I made my way home, and that week Melissa kept showing up at my apartment to help me. At least I thought it was her who had come to help me. I was out of it most of that week, delirious. Half the time my head was full of bad dreams and the other half even worse dreams. It turned out I was wrong about who was helping me. It was Sally that had come to my apartment, not Melissa. Fat Sally. Simple Sally. And in the process of helping me, Simply Fat Sally, or, The Sally as I now think of her, had seen some things she shouldn’t have. The Sally had touched a parking ticket I had hidden away, a parking ticket I had hoped to use to frame Detective Calhoun for murder. Only the card had her prints on it too, so the police came to her house, and the rest, as they say, is one fucking annoying history.

So the chain of events was started. The police went to my apartment on a Friday night, only I wasn’t there. I was with Melissa. They searched it and found a whole bunch of stuff that wasn’t too helpful for my cause. Then they waited for me, and I didn’t show up, and then they decided that I had run. Only I hadn’t. I came home on the Sunday morning and there was one police unit waiting for me. They radioed in, a minute or two later there were a dozen. I pulled a gun. I tried to shoot myself. The Sally stopped that from happening. She jumped on me and pulled the gun away.

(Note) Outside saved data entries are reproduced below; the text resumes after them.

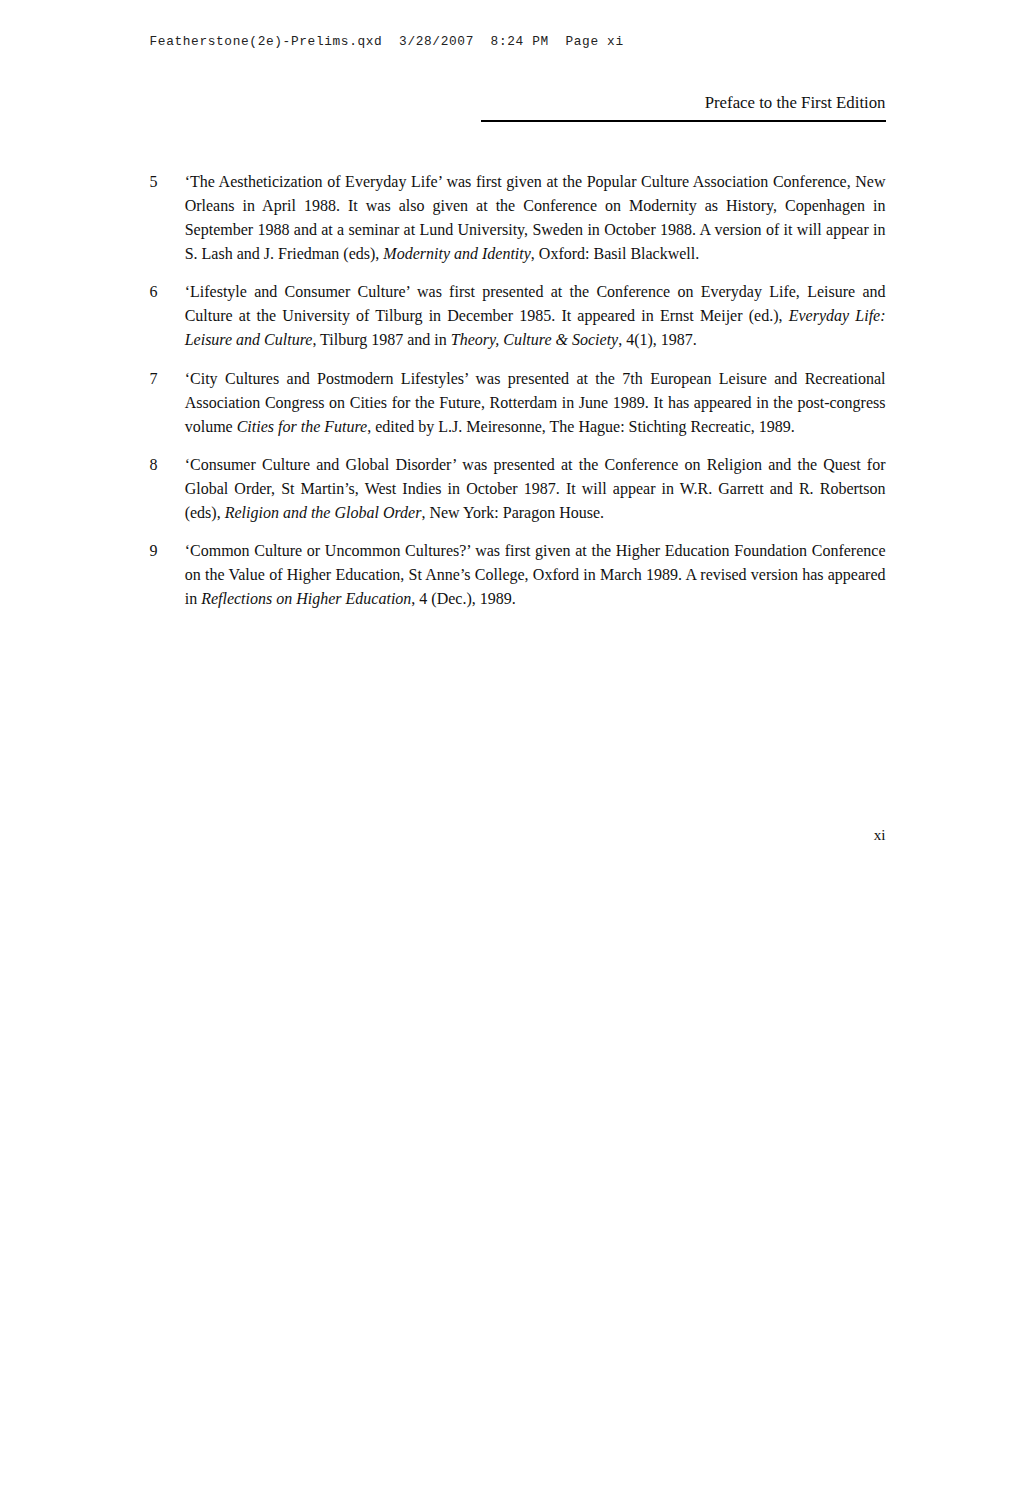Featherstone(2e)-Prelims.qxd 3/28/2007 8:24 PM Page xi
Preface to the First Edition
5 ‘The Aestheticization of Everyday Life’ was first given at the Popular Culture Association Conference, New Orleans in April 1988. It was also given at the Conference on Modernity as History, Copenhagen in September 1988 and at a seminar at Lund University, Sweden in October 1988. A version of it will appear in S. Lash and J. Friedman (eds), Modernity and Identity, Oxford: Basil Blackwell.
6 ‘Lifestyle and Consumer Culture’ was first presented at the Conference on Everyday Life, Leisure and Culture at the University of Tilburg in December 1985. It appeared in Ernst Meijer (ed.), Everyday Life: Leisure and Culture, Tilburg 1987 and in Theory, Culture & Society, 4(1), 1987.
7 ‘City Cultures and Postmodern Lifestyles’ was presented at the 7th European Leisure and Recreational Association Congress on Cities for the Future, Rotterdam in June 1989. It has appeared in the post-congress volume Cities for the Future, edited by L.J. Meiresonne, The Hague: Stichting Recreatic, 1989.
8 ‘Consumer Culture and Global Disorder’ was presented at the Conference on Religion and the Quest for Global Order, St Martin’s, West Indies in October 1987. It will appear in W.R. Garrett and R. Robertson (eds), Religion and the Global Order, New York: Paragon House.
9 ‘Common Culture or Uncommon Cultures?’ was first given at the Higher Education Foundation Conference on the Value of Higher Education, St Anne’s College, Oxford in March 1989. A revised version has appeared in Reflections on Higher Education, 4 (Dec.), 1989.
xi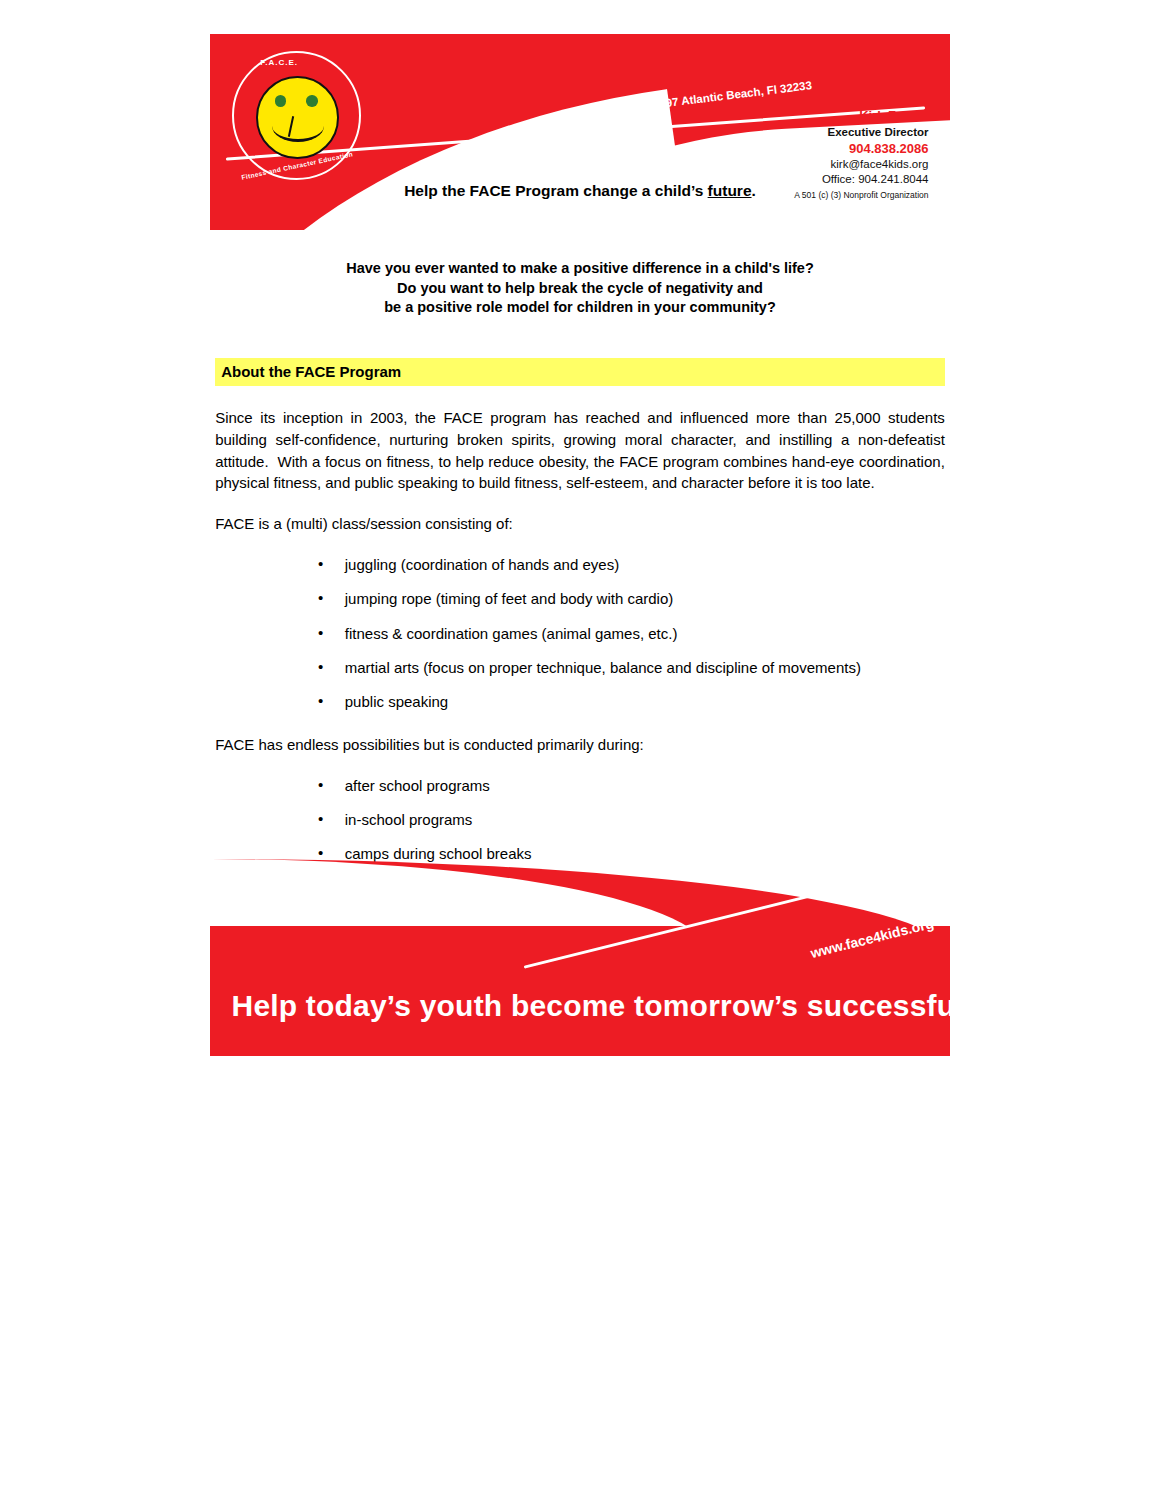F.A.C.E.
Fitness and Character Education
1015 Atlantic Blvd #297 Atlantic Beach, Fl 32233
Kirk Farber
Executive Director
904.838.2086
kirk@face4kids.org
Office: 904.241.8044
A 501 (c) (3) Nonprofit Organization
Help the FACE Program change a child’s future.
Have you ever wanted to make a positive difference in a child's life?
Do you want to help break the cycle of negativity and
be a positive role model for children in your community?
About the FACE Program
Since its inception in 2003, the FACE program has reached and influenced more than 25,000 students building self-confidence, nurturing broken spirits, growing moral character, and instilling a non-defeatist attitude. With a focus on fitness, to help reduce obesity, the FACE program combines hand-eye coordination, physical fitness, and public speaking to build fitness, self-esteem, and character before it is too late.
FACE is a (multi) class/session consisting of:
juggling (coordination of hands and eyes)
jumping rope (timing of feet and body with cardio)
fitness & coordination games (animal games, etc.)
martial arts (focus on proper technique, balance and discipline of movements)
public speaking
FACE has endless possibilities but is conducted primarily during:
after school programs
in-school programs
camps during school breaks
school assemblies
birthday parties
www.face4kids.org
Help today’s youth become tomorrow’s successfu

From there I was taken to the hospital. I started making the news. Then I began to experience loss. I lost my freedom. I lost my job. I lost my cat. It was a cat I had found weeks earlier that had been hit by a car. When I made the news, the vet who had taken care of that cat recognized me, and they came and picked it up. I lost my apartment. My mom started getting interview requests, and my mom would say all sorts of weird shit. Life moves on for everybody on the outside, but inside these walls life feels like it’s come to a standstill. If anybody ever wants to know how twelve months can feel like twelve years, all they have to do is get arrested for murder.

My prison cell makes my apartment look like a hotel. Makes my mom’s house look like a palace. Makes the interrogation room look like an interrogation room. It makes me miss all of those places. It’s one room that’s about twice as wide as the bed and not much longer, and the bed I have isn’t that big to begin with. A real estate agent would call it cozy. A funeral director would call it roomy. I got four concrete block walls, one of them with a metal door stamped into the middle of it. No real view to talk of, just a small slot in the door that looks out to more concrete and metal and other cell doors if you can get the angle right. It’s a neighborly kind of place because there are people in cells to my left and right, people that won’t shut up, people who have been in here a lot longer than I have and who will continue to be in here long after I’ve been found not guilty.